I hope you can do that. I hope to have added something positive even
it may sound a little direct.
With respect, Annet.
Folks.... Speak to your doctor about some chemical therapy...
the new anti-depressant drugs are marvellous...
It takes several weeks to see a change... be patient.
I have been there.... therapy should come after medical treatment.
Keep in mind that acute anxiety is very often a medical problem...

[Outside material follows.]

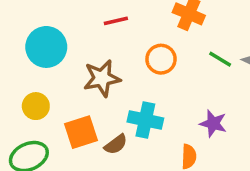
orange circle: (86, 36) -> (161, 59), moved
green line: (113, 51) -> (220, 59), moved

You can even medicate your son without his knowlege if he is not inclined
to be helped.
Good luck.... and you are not alone....
>Folks.... Speak to your doctor about some chemical therapy...
>
>You can even medicate your son without his knowlege if he is not inclined
>to be helped.
>
'Chemical therapy' without a basis in person-to-person therapy - otherwise
known as human communication is as useless as yesterday's garbage. It is
exactly what is wrong with the way money-grubbing HMO's (and their
'therapist' lackeys) treat their clientele currently. Get as many 'meds'
prescribed as possible and earn more money- the 'new-fashioned' way. As
for 'medicating without his knowledge' - forget it- all you will do is
precipitate a disaster and fundamental feeling of betrayal (as well as
violation) on his part. Do you take him for a total fool or what? Some of
ue are very 'drug sensitive' and we can tell if the slightest 'med' has
been added to food, drink or whatever. It will only be a mtter of time
before he finds out (from the side effects) what you've done and you'll
live in his shithouse for the rest of your days. Can you accept that?